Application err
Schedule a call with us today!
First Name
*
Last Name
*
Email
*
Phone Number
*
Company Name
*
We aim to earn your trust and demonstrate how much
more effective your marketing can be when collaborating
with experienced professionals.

_ _ _ _ _ _ _

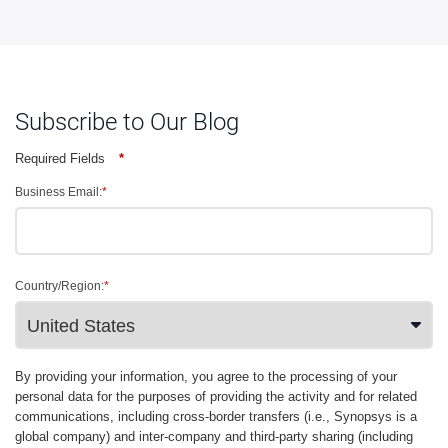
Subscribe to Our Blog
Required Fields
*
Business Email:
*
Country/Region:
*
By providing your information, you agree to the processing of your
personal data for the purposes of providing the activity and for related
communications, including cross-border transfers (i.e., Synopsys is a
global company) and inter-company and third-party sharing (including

_ _ _ _ _ _ _

*Exercise directions*. Your answer should consist solely of the lines above from the line with "By providing your" to the line with "global company) and", both included, reproduced exactly.

*Problem solution*.
By providing your information, you agree to the processing of your
personal data for the purposes of providing the activity and for related
communications, including cross-border transfers (i.e., Synopsys is a
global company) and inter-company and third-party sharing (including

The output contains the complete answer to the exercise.